Я предпочел оставить этот вопрос открытым — слишком уж хлопотно было искать ответ. Решил просто писать, а там видно будет, способен ли я как-то подойти к этой огромной теме или, может быть, уже подошел к ней. И так же, как в свое время я неожиданно для себя написал: «Мой дед со стороны отца был огородником в Линкольншире», — так вот теперь, бродя по моей пещере, я приблизился к великому источнику света и готов говорить о своей первой любви. Но что я могу сказать? Где найти нужные слова? Моя первая любовь, моя единственная любовь. По сравнению с ней все, даже Клемент, были бледными теня ми. Для меня это так непреложно, что мне трудно себе представить, что у других это может быть иначе. On n'aime qu'une tois, la premiere.[14]
Звали ее Мэри Хартли Смит. Как быстро, как охотно я это написал. А сердце-то застучало. О Господи! Мэри Хартли Смит.

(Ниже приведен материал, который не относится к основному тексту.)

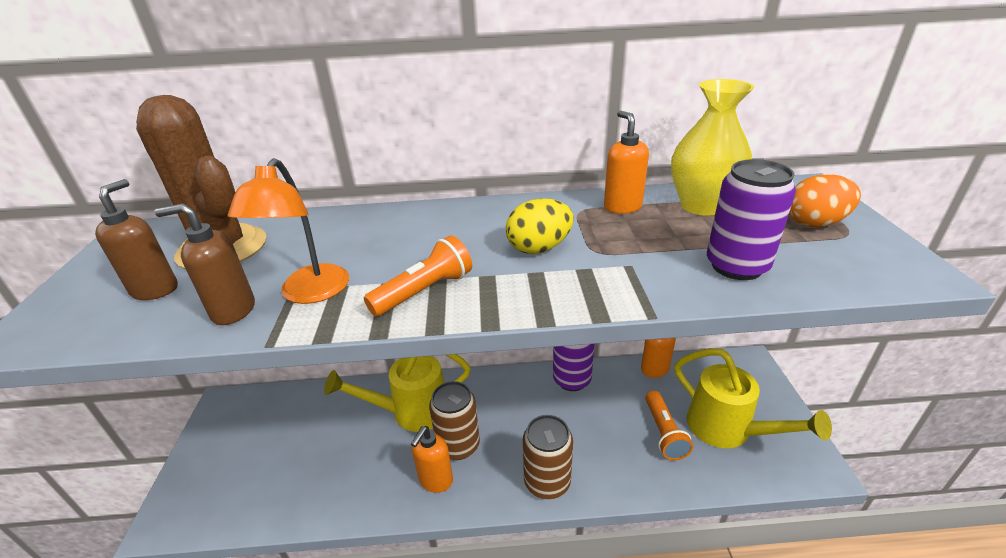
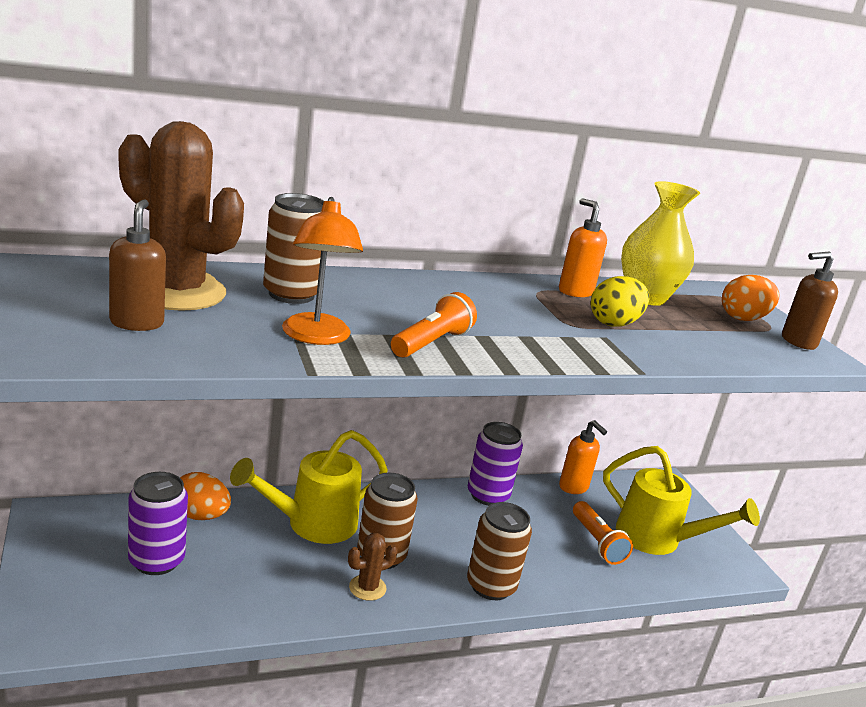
camera: 20 degrees left, 10 degrees down
brown soap dispenser [155,203,255,325] -> brown soap dispenser moved to [782,252,838,350]
orange soap dispenser [411,426,453,493] -> brown cactus [348,533,398,601]
yellow egg [506,199,573,254] -> yellow egg moved to [591,276,649,327]
purple can [707,159,796,280] -> purple can moved to [128,472,188,575]
none -> orange egg [180,472,231,520]
none -> brown can [263,193,324,304]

Итак, заглавие для рассказа есть. А написать рассказ я не могу. Напишу кое-какие заметки к рассказу, тем, возможно, дело и кончится. Да и откуда взяться рассказу? Фабулы-то нет, одни чувства — чувства ребенка, юноши, молодого мужчины, туманные и святые, самое сильное, что испытано в жизни. Я почти не помню времени, когда я не знал Хартли. В школе у нас учились только мальчики, но женская школа была рядом, и мы все время общались с девочками. В то время Мэри было чуть ли не самое частое имя, поэтому ее все звали Хартли, так это имя за ней и осталось. Мы с ней дружили, но поначалу, сколько помнится, весело, по-детски, без глубоких эмоций. Эмоции начались лет в двенадцать. Они нас поразили, озадачили. Они трепали нас, как терьер треплет крысу. Мы были… нет, стертым словом «влюблены» это не выразишь. Мы любили друг друга, жили друг в друге и друг другом. Мы были друг другом. Почему то была такая чистая, беспримесная боль?

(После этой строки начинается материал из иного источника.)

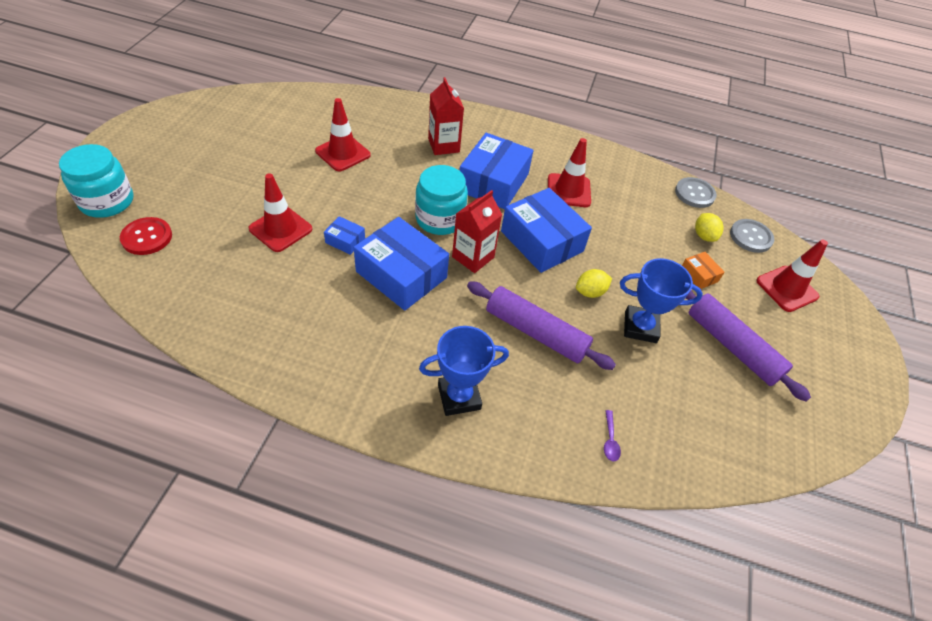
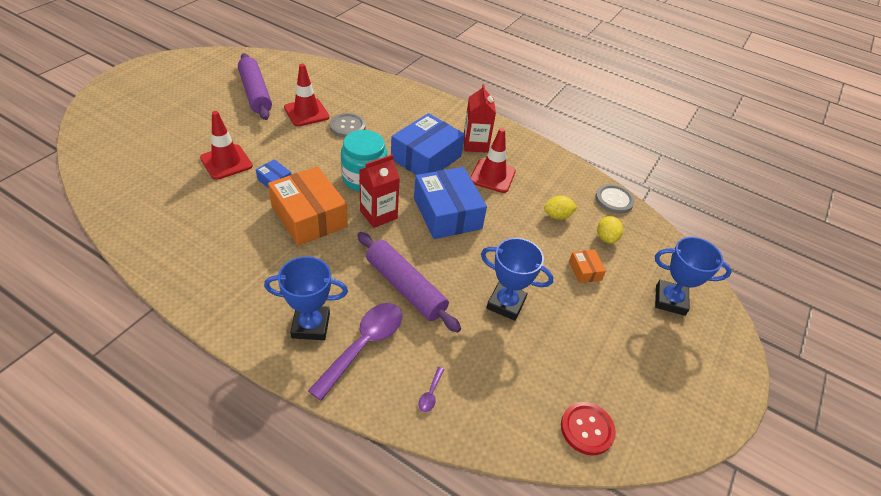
camera: 15 degrees right, 5 degrees down
turquoise jar [59,144,133,218] -> none
red button [120,217,172,255] -> red button moved to [561,402,616,455]
blue box [354,217,449,311] -> orange box [268,166,348,246]
red carton [428,77,464,155] -> red carton moved to [464,84,496,153]
yellow lemon [576,269,612,298] -> yellow lemon moved to [544,195,577,220]
purple rolling pin [685,290,811,402] -> purple rolling pin moved to [238,53,272,120]
grey button [730,219,774,253] -> grey button moved to [330,113,366,138]
red traffic cone [756,240,828,312] -> blue trophy [655,237,732,316]
none -> purple spoon [308,303,402,401]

Странно, что я написал (и не изменю) слово «боль», ведь это была, конечно же, чистая радость. Может быть, дело в том, что чувство, как его ни назови, было столь всеобъемлюще и чисто. (Говорят, если завязать человеку глаза, он не отличит сильного ожога от сильного холода.) Или, может быть, в этом возрасте все эмоции ощущаются как боль, потому что не освещены мыслью. Все обращается в страх и ужас, и чем чудеснее, чем радостнее, тем страх и ужас сильнее. Но повторяю: мысль, рассуждения отсутствовали. Я не спрашивал себя, всегда ли Хартли будет меня любить, я просто знал, что она моя навеки. Но когда мы закрывали глаза, в них были слезы радости, а в сердцах космический ужас.

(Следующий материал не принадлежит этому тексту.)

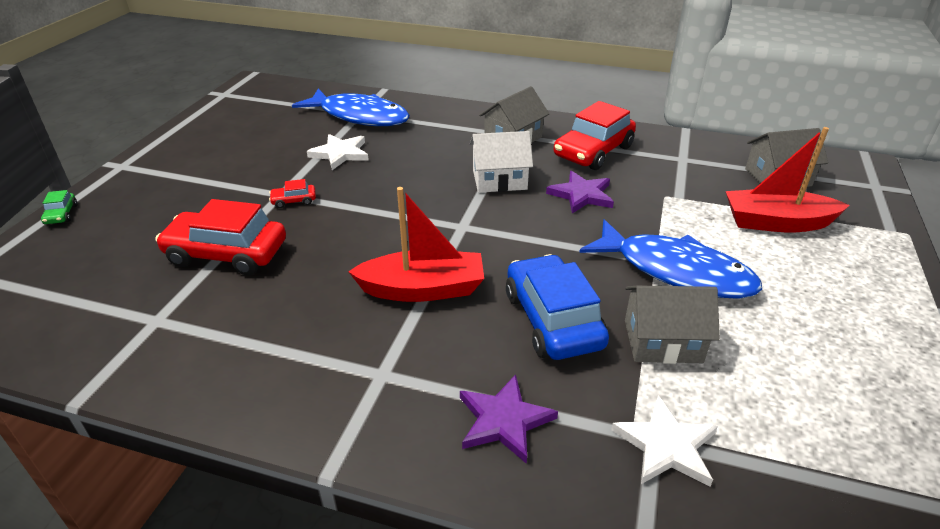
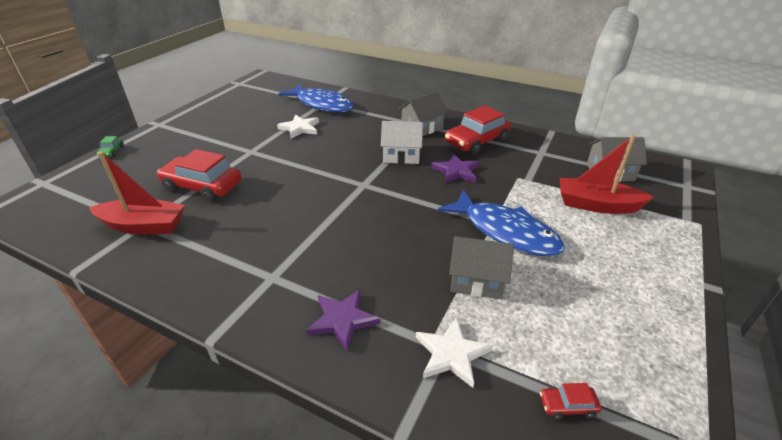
camera: 10 degrees right, 0 degrees up
red car [269,179,316,208] -> red car moved to [540,383,601,420]
red boat [348,187,484,302] -> red boat moved to [89,151,185,234]
blue car [506,254,609,360] -> none

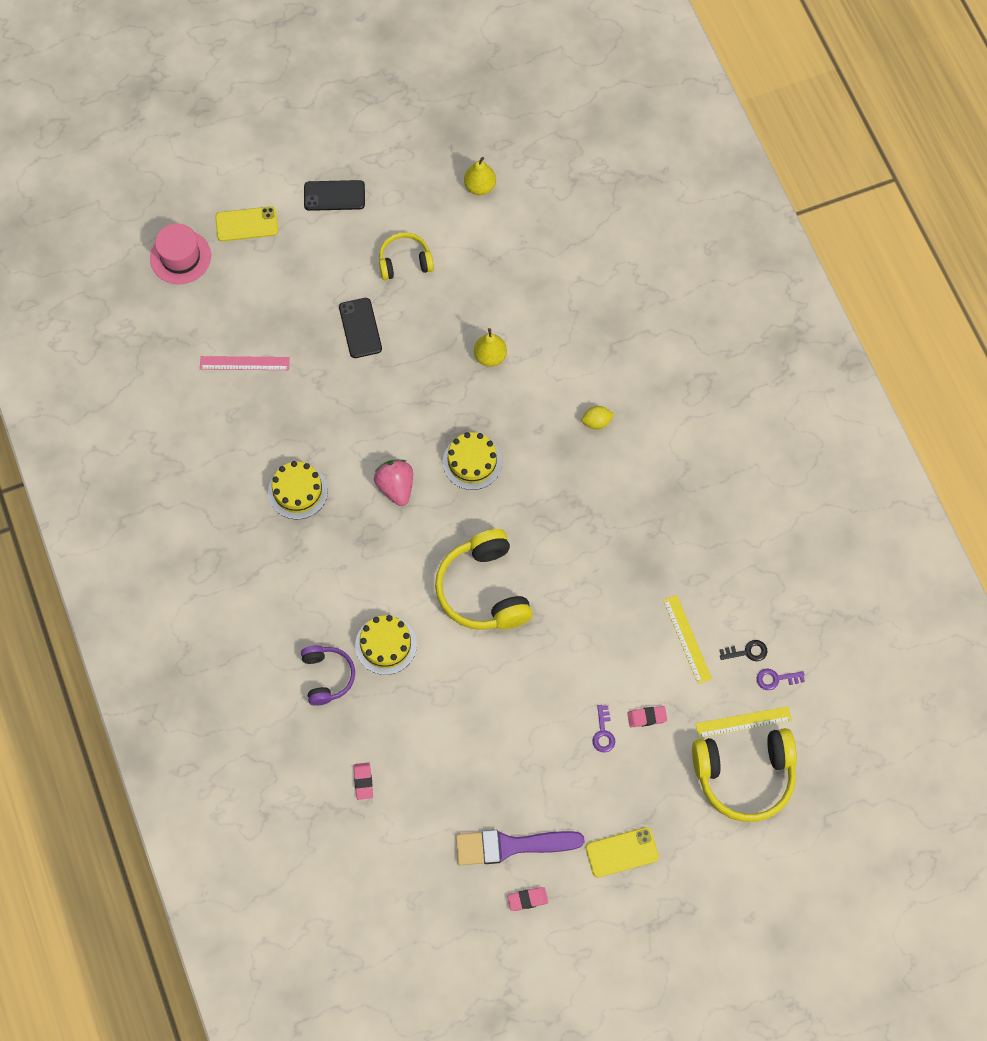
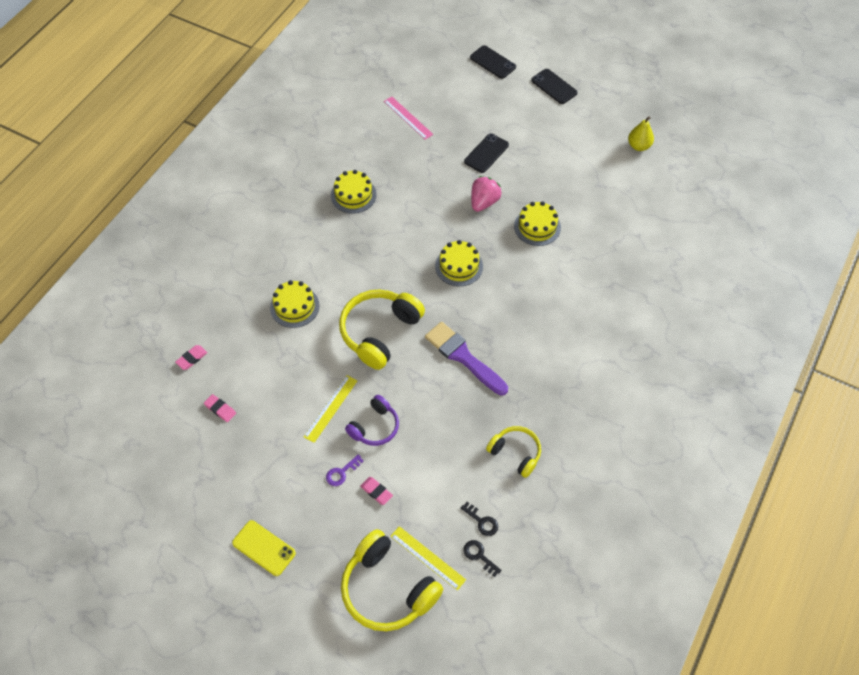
camera: 50 degrees right, 10 degrees down
pink hat [150,223,211,284] -> none
yellow phone [215,206,278,241] -> black phone [470,45,516,79]
purple headphones [301,646,355,706] -> purple headphones moved to [345,395,399,446]
pink strawberry [374,460,413,506] -> pink strawberry moved to [471,176,502,212]
yellow headphones [379,232,434,280] -> yellow headphones moved to [486,426,541,478]
purple brush [456,830,585,865] -> purple brush moved to [425,322,508,396]
yellow pear [474,328,507,367] -> yellow cake [514,201,561,246]
pink eraser [507,887,548,911] -> pink eraser moved to [204,394,236,422]
yellow lemon [581,406,615,429] -> none
yellow ruler [663,595,712,684] -> yellow ruler moved to [303,375,357,443]
purple key [757,668,805,690] -> black key [463,540,502,577]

Разумеется, мы держали все это в тайне. Одноклассники привыкли к нашей веселой дружбе. А потом мы затаились, притворялись равнодушными, придумали тайные места для встреч. Все это было подсказано инстинктом, не обсуждалось и не решалось. Мы должны были прятать свое сокровище, чтобы его как-нибудь не повредили, не высмеяли, не осквернили. Мои родители, конечно, знали, кто такая Хартли, но у нас она почти не бывала, они так не любили, чтобы кто-нибудь приходил к нам в гости, да и я этого не предлагал. О моем особом интересе к ней они не подозревали, считая, что в моем возрасте никаких особых интересов быть не может. Ее родители, тоже знавшие о моем существовании, тоже нами не интересовались, впрочем, я им, кажется, не нравился. Был у нее старший брат, тот презирал нас обоих. Наш мир оставался замкнутым и тайным. Родителей мы успеем оповестить позже, когда поженимся, а поженимся мы непременно, когда нам исполнится восемнадцать лет. (Мы были ровесниками.) Мы целовались, но дальше этого не заходили. Не забудьте, дело было давно.